The old Cherokee simply replied, “The one you feed.”

This parable was part of the sermon yesterday morning at the National Cathedral, where I started my day. It has resonated with me for the past 24 hours. I think it speaks to many aspects of not only my own life, but also the times in which we live. For much of my work at William Penn House and with The Mosaic Initiative, what I hope we are doing is not just educating people about social justice issues, but feeding the latter wolf in this parable. It is a challenge these days in our media-driven partisan world. Media, almost by definition (at least the 24-hour news networks and many of the Olberman/Maddow/Limbaugh/O’Reilly/Beck/Palin world) succeed by feeding the first wolf in the parable. The “Tea Party” movement is definitely a product of this first wolf. I have a friend on facebook who claims to speak for the “vast middle” of America, and claims to look at things not optimistically, but realistically. What I suspect he doesn’t get is that we are both looking at things realistically – our differences are which wolf is being fed. I don’t know that he is conscious of his own internal mechanisms.

So I carried these thoughts with me through much of the day. I attended a kick-off celebration for an Arts and Cultural networking organization that is primarily a grassroots community group inspired by Kymone Freeman, a man of great passion and fire who clearly has both of these wolves fully energized within him. He sees the great injustices, has experienced them first hand, sees the waste and corruption of bureaucracy, but he pours the energy into the second wolf – dedicating his life to so much of what the second wolf represents. It is a life of service – he truly walks the walk.
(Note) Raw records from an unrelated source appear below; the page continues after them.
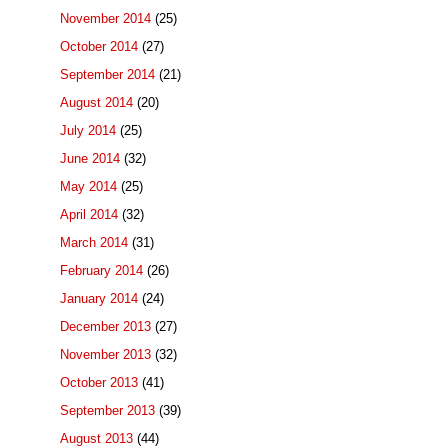
November 2014
(25)
October 2014
(27)
September 2014
(21)
August 2014
(20)
July 2014
(25)
June 2014
(32)
May 2014
(25)
April 2014
(32)
March 2014
(31)
February 2014
(26)
January 2014
(24)
December 2013
(27)
November 2013
(32)
October 2013
(41)
September 2013
(39)
August 2013
(44)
As I was walking to the Metro to attend this event, I walked by a car parked on Nebraska Ave. near embassies and churches. On the back of this car were three bumper stickers. Two of the bumper stickers had the “O” symbol from the Obama campaign, but were the “O’s” in “Oshit”, and “Commie”. The third bumper sticker, playing on the campaign slogan “Got Hope”, said “Got Ammo” (calling for the assassination of Obama). Clearly, the owner of this car is feeding the wolf of anger, fear and lies, and wants to feed ours as well.

Herein lies the challenge: how do we respond? For me, I want to stand for joy, peace, love, hope, sharing, serenity, humility, kindness, benevolence, friendship, empathy, generosity, truth, compassion, and faith in the face of these things. But I am also human – I get angry when I see these things. I know that to respond in-kind is not helpful in bringing us together to deal with all the challenges of the world. I also know that if I react angrily, I am feeding the first wolf as well. Perhaps the best I can do is just be aware that both wolves reside within me, and that awareness alone can help me tame one side while feeding the other.